━━━ Data for this exercise
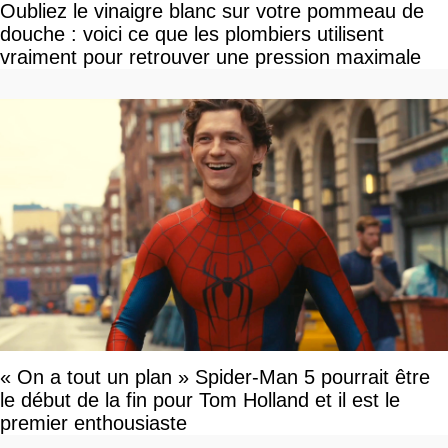
Oubliez le vinaigre blanc sur votre pommeau de
douche : voici ce que les plombiers utilisent
vraiment pour retrouver une pression maximale
« On a tout un plan » Spider-Man 5 pourrait être
le début de la fin pour Tom Holland et il est le
premier enthousiaste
━━━━━━
*Instructions to follow*:
Copy every line above word for word and exclude the pictures.

*Your response*:
Oubliez le vinaigre blanc sur votre pommeau de
douche : voici ce que les plombiers utilisent
vraiment pour retrouver une pression maximale
« On a tout un plan » Spider-Man 5 pourrait être
le début de la fin pour Tom Holland et il est le
premier enthousiaste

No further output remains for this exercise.